Preclinical studies have shown that antisense-mediated reduction of bcl-2
consistently amplifies the cytotoxic activity of many chemotherapeutic agents
across a broad range of hematologic malignancies and solid tumors. However,
homologous recombination has generated a murine bcl-2 -/- knockout that displays
profound immunodeficiency due to lymphoid hypoplasia, suggesting that the
presence of bcl-2 itself is an essential viability factor for lymphoid cells.
bcl-2 is commonly overexpressed in chronic lymphocytic leukemia (CLL) cells,
and recent in vitro data indicate that antisense-mediated reduction of bcl-2
protein directly induces apoptosis of CLL cells in the absence of other agents.
Therefore, concurrent with a randomized trial that uses bcl-2 antisense (Genasense)
combined with fludarabine (Fludara)/cyclophosphamide (Cytoxan, Neosar), we
initiated a clinical study to evaluate its pharmacokinetics in CLL patients,
biokinetics of bcl-2 protein down-regulation, and reexpression in CLL cells, and
to examine whether this drug exhibited single-agent activity independent of its
To date, 14 patients have been treated with bcl-2 antisense administered as a
continuous IV infusion at doses ranging from 3 to 7 mg/kg/d for 5 to 7 days
every 3 weeks.

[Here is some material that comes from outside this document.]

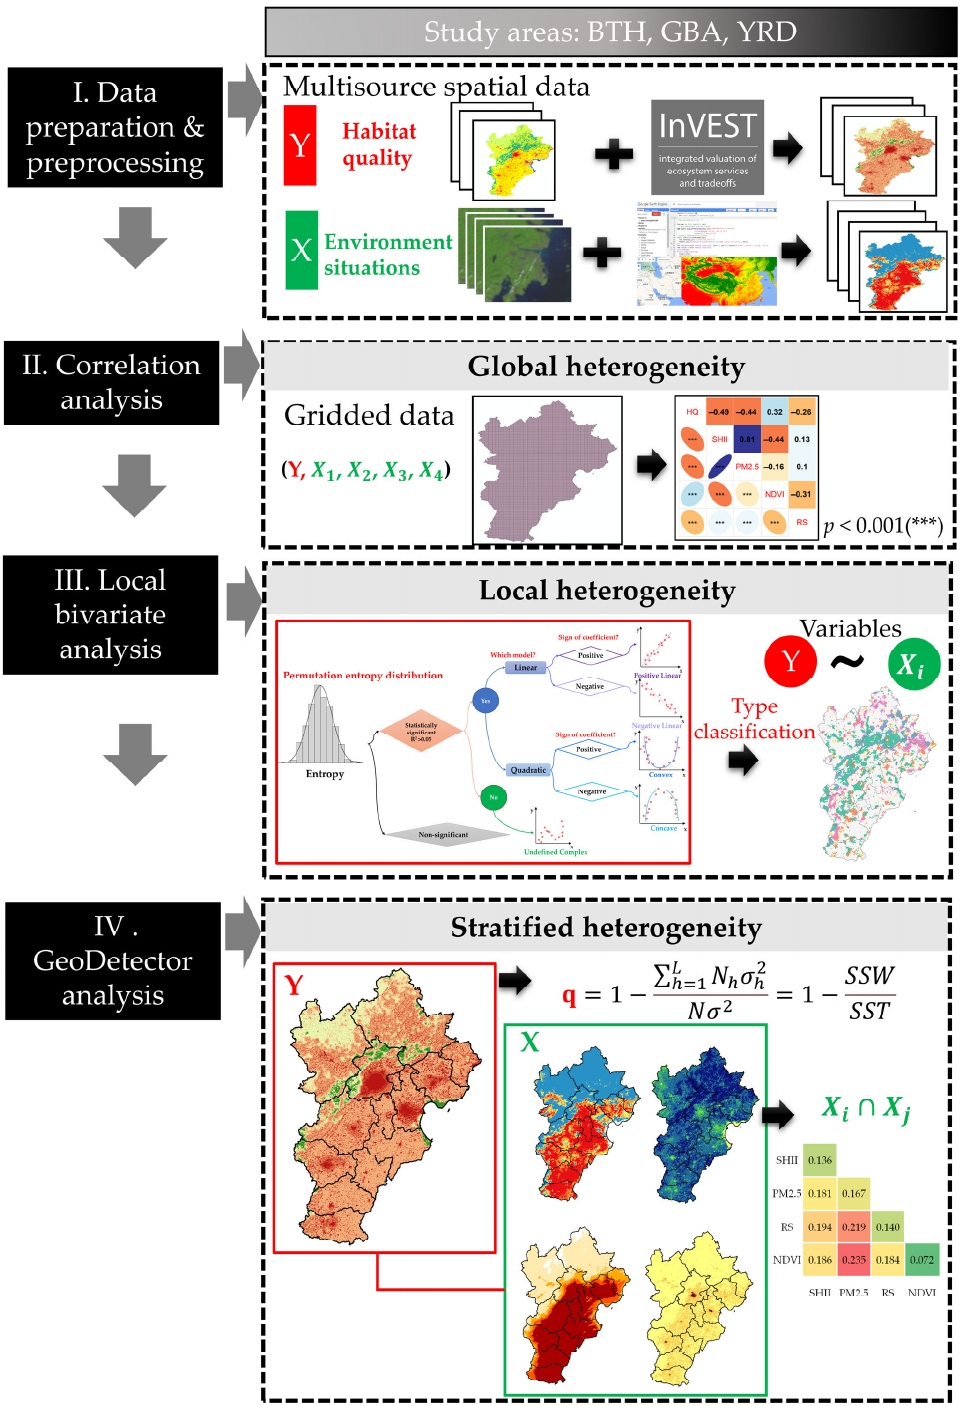
Figure 2. Overall research framework. Note: InVEST logo image sources from the website (https: //naturalcapitalproject.stanford.edu/software/invest (accessed on 30 November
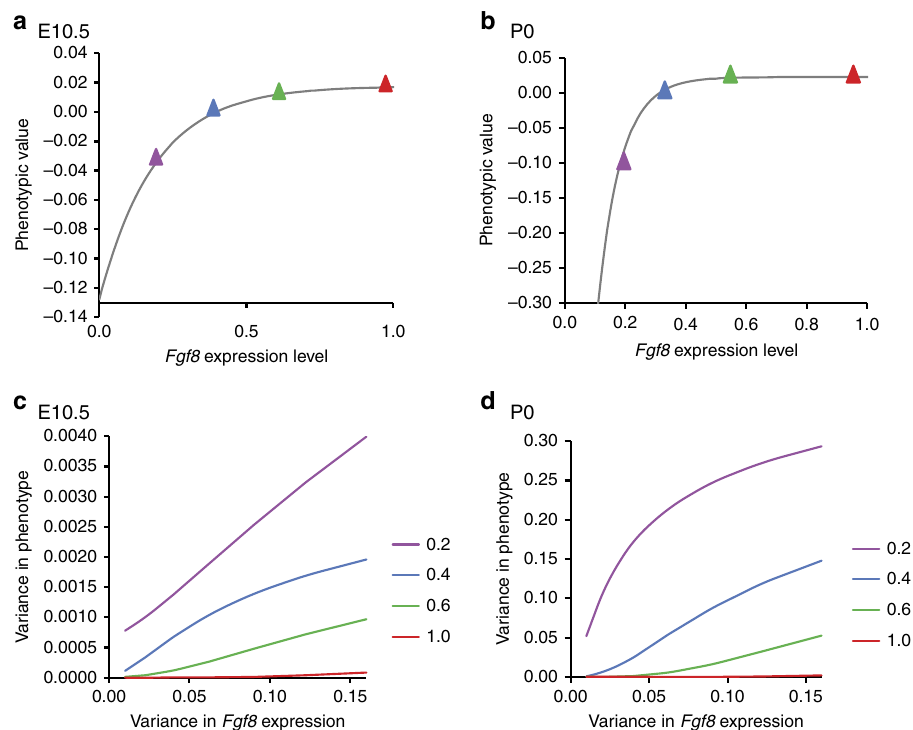
Fig. 4 Mathematical modeling of phenotypic variance. a , b Fitting the shape data (regression residuals) to a nonlinear, von Bertalanffy growth curve. Colored dots highlight the location on curves of four gene expression values that are modeled in b , c . Least-squares regression models the curve as z = 0.01765 − (0.01765 – ( − 0.12787))e ( − 5.3003* x ) at E10.5 (A) and z = 0.0288 – (0.0288 – ( − 1.333))e ( − 13.049* x ) at P0. c , d Predicted relationship between the variance of Fgf8 expression and phenotypic variance at four different levels of Fgf8 expression. Expression levels were not extrapolated below zero. This led to the use of truncated normal distributions for expression variance and is responsible for the nonlinearities in c ,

At the 5- and 7-mg/kg/d dose levels, 6 patients experienced high
fever; 6 patients had hypotension (2 severe) and hypoglycemia requiring
intensive care unit admission. One patient developed transient acral cyanosis
due to development of a cold agglutinin during the first course, and one patient
developed severe sacral pain and a Coombs-positive hemolytic anemia during the
second course. Several patients achieved reduction of peripheral leukocytosis,
one of whom had tumor lysis syndrome.
CONCLUSION: In summary, unlike patients with solid tumors who routinely
tolerate doses of 7 mg/kg/d (but similar to patients with non-Hodgkin’s
lymphoma), patients with CLL appear markedly more sensitive to bcl-2 antisense.
Whether this decreased tolerance is due to the differing biology of bcl-2 in
lymphoid cells is unclear. Because of these reactions, all current studies in
CLL have reduced initial drug dose to 3 mg/kg/d, used prednisone (10 mg/d × 3 days) to ameliorate early febrile response, and employed appropriate
prophylaxis against tumor lysis. bcl-2 antisense may exert single-agent activity
in CLL that does not depend upon chemosensitization to other cytotoxic drugs.